• [Dataset records]
____

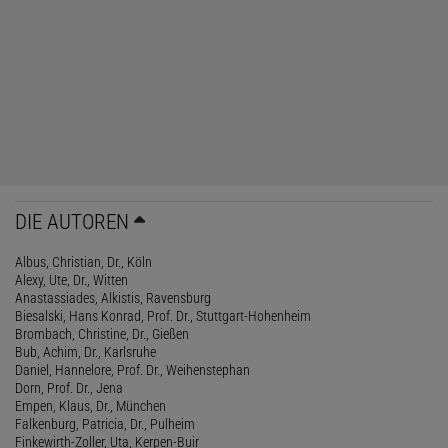
DIE AUTOREN
Albus, Christian, Dr., Köln
Alexy, Ute, Dr., Witten
Anastassiades, Alkistis, Ravensburg
Biesalski, Hans Konrad, Prof. Dr., Stuttgart-Hohenheim
Brombach, Christine, Dr., Gießen
Bub, Achim, Dr., Karlsruhe
Daniel, Hannelore, Prof. Dr., Weihenstephan
Dorn, Prof. Dr., Jena
Empen, Klaus, Dr., München
Falkenburg, Patricia, Dr., Pulheim
Finkewirth-Zoller, Uta, Kerpen-Buir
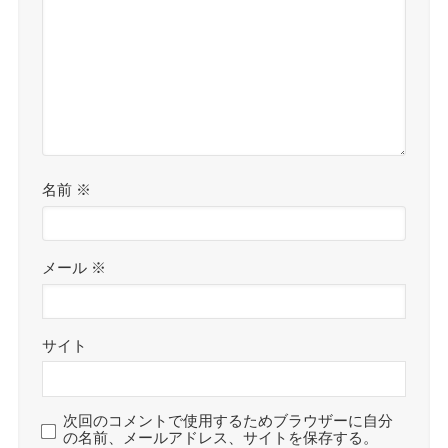
名前
※
メール
※
サイト
次回のコメントで使用するためブラウザーに自分
の名前、メールアドレス、サイトを保存する。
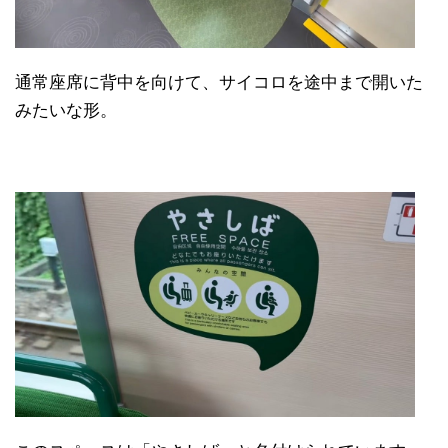
通常座席に背中を向けて、サイコロを途中まで開いた
みたいな形。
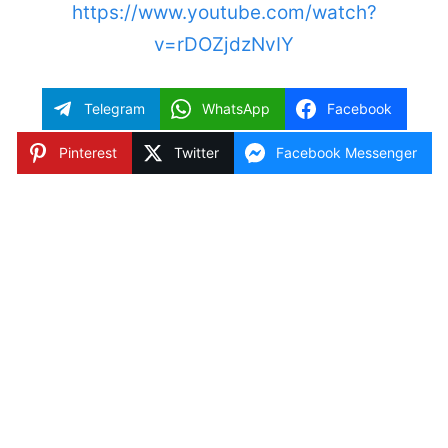
https://www.youtube.com/watch?
v=rDOZjdzNvIY
Telegram
WhatsApp
Facebook
Pinterest
Twitter
Facebook Messenger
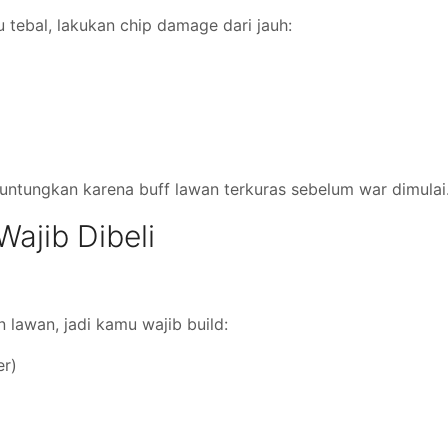
u tebal, lakukan chip damage dari jauh:
untungkan karena buff lawan terkuras sebelum war dimulai
Wajib Dibeli
 lawan, jadi kamu wajib build:
er)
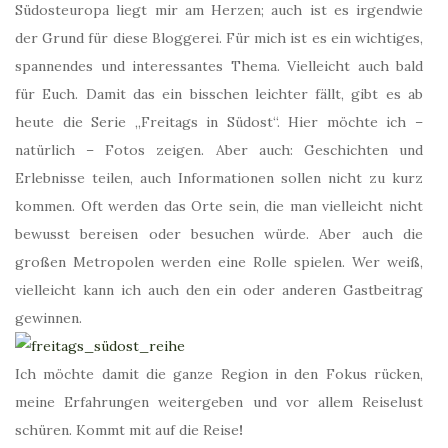
Südosteuropa liegt mir am Herzen; auch ist es irgendwie
der Grund für diese Bloggerei. Für mich ist es ein wichtiges,
spannendes und interessantes Thema. Vielleicht auch bald
für Euch. Damit das ein bisschen leichter fällt, gibt es ab
heute die Serie „Freitags in Südost“. Hier möchte ich –
natürlich – Fotos zeigen. Aber auch: Geschichten und
Erlebnisse teilen, auch Informationen sollen nicht zu kurz
kommen. Oft werden das Orte sein, die man vielleicht nicht
bewusst bereisen oder besuchen würde. Aber auch die
großen Metropolen werden eine Rolle spielen. Wer weiß,
vielleicht kann ich auch den ein oder anderen Gastbeitrag
gewinnen.
Ich möchte damit die ganze Region in den Fokus rücken,
meine Erfahrungen weitergeben und vor allem Reiselust
schüren. Kommt mit auf die Reise
!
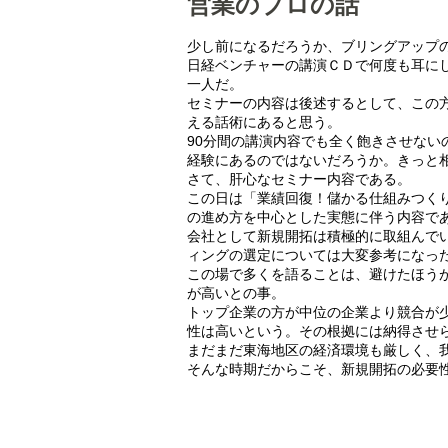
営業のプロの話
少し前になるだろうか、ブリングアップ
日経ベンチャーの講演ＣＤで何度も耳に
一人だ。
セミナーの内容は後述するとして、この
える話術にあると思う。
90分間の講演内容でも全く飽きさせな
経験にあるのではないだろうか。きっと
さて、肝心なセミナー内容である。
この日は「業績回復！儲かる仕組みつく
の進め方を中心とした実態に伴う内容で
会社として新規開拓は積極的に取組んで
ィングの選定については大変参考になっ
この場で多くを語ることは、避けたほう
が高いとの事。
トップ企業の方が中位の企業より競合が
性は高いという。その根拠には納得させ
まだまだ東海地区の経済環境も厳しく、
そんな時期だからこそ、新規開拓の必要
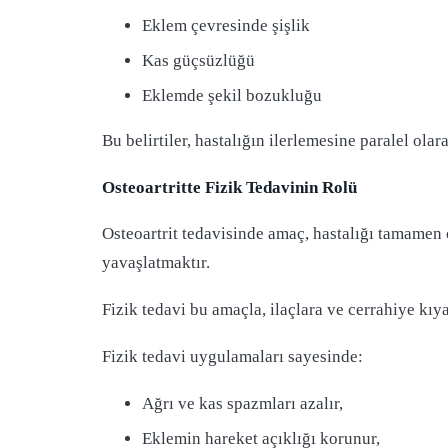
Eklem çevresinde şişlik
Kas güçsüzlüğü
Eklemde şekil bozukluğu
Bu belirtiler, hastalığın ilerlemesine paralel ola
Osteoartritte Fizik Tedavinin Rolü
Osteoartrit tedavisinde amaç, hastalığı tamamen o
yavaşlatmaktır.
Fizik tedavi bu amaçla, ilaçlara ve cerrahiye kı
Fizik tedavi uygulamaları sayesinde:
Ağrı ve kas spazmları azalır,
Eklemin hareket açıklığı korunur,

____

Print every entry exactly; omit the pictures.

DIE AUTOREN
Albus, Christian, Dr., Köln
Alexy, Ute, Dr., Witten
Anastassiades, Alkistis, Ravensburg
Biesalski, Hans Konrad, Prof. Dr., Stuttgart-Hohenheim
Brombach, Christine, Dr., Gießen
Bub, Achim, Dr., Karlsruhe
Daniel, Hannelore, Prof. Dr., Weihenstephan
Dorn, Prof. Dr., Jena
Empen, Klaus, Dr., München
Falkenburg, Patricia, Dr., Pulheim
Finkewirth-Zoller, Uta, Kerpen-Buir
名前
※
メール
※
サイト
次回のコメントで使用するためブラウザーに自分
の名前、メールアドレス、サイトを保存する。
通常座席に背中を向けて、サイコロを途中まで開いた
みたいな形。
https://www.youtube.com/watch?
v=rDOZjdzNvIY
Telegram
WhatsApp
Facebook
Pinterest
Twitter
Facebook Messenger
u tebal, lakukan chip damage dari jauh:
untungkan karena buff lawan terkuras sebelum war dimulai
Wajib Dibeli
 lawan, jadi kamu wajib build:
er)
Südosteuropa liegt mir am Herzen; auch ist es irgendwie
der Grund für diese Bloggerei. Für mich ist es ein wichtiges,
spannendes und interessantes Thema. Vielleicht auch bald
für Euch. Damit das ein bisschen leichter fällt, gibt es ab
heute die Serie „Freitags in Südost“. Hier möchte ich –
natürlich – Fotos zeigen. Aber auch: Geschichten und
Erlebnisse teilen, auch Informationen sollen nicht zu kurz
kommen. Oft werden das Orte sein, die man vielleicht nicht
bewusst bereisen oder besuchen würde. Aber auch die
großen Metropolen werden eine Rolle spielen. Wer weiß,
vielleicht kann ich auch den ein oder anderen Gastbeitrag
gewinnen.
Ich möchte damit die ganze Region in den Fokus rücken,
meine Erfahrungen weitergeben und vor allem Reiselust
schüren. Kommt mit auf die Reise
!
営業のプロの話
少し前になるだろうか、ブリングアップ
日経ベンチャーの講演ＣＤで何度も耳に
一人だ。
セミナーの内容は後述するとして、この
える話術にあると思う。
90分間の講演内容でも全く飽きさせな
経験にあるのではないだろうか。きっと
さて、肝心なセミナー内容である。
この日は「業績回復！儲かる仕組みつく
の進め方を中心とした実態に伴う内容で
会社として新規開拓は積極的に取組んで
ィングの選定については大変参考になっ
この場で多くを語ることは、避けたほう
が高いとの事。
トップ企業の方が中位の企業より競合が
性は高いという。その根拠には納得させ
まだまだ東海地区の経済環境も厳しく、
そんな時期だからこそ、新規開拓の必要
Eklem çevresinde şişlik
Kas güçsüzlüğü
Eklemde şekil bozukluğu
Bu belirtiler, hastalığın ilerlemesine paralel ola
Osteoartritte Fizik Tedavinin Rolü
Osteoartrit tedavisinde amaç, hastalığı tamamen o
yavaşlatmaktır.
Fizik tedavi bu amaçla, ilaçlara ve cerrahiye kı
Fizik tedavi uygulamaları sayesinde:
Ağrı ve kas spazmları azalır,
Eklemin hareket açıklığı korunur,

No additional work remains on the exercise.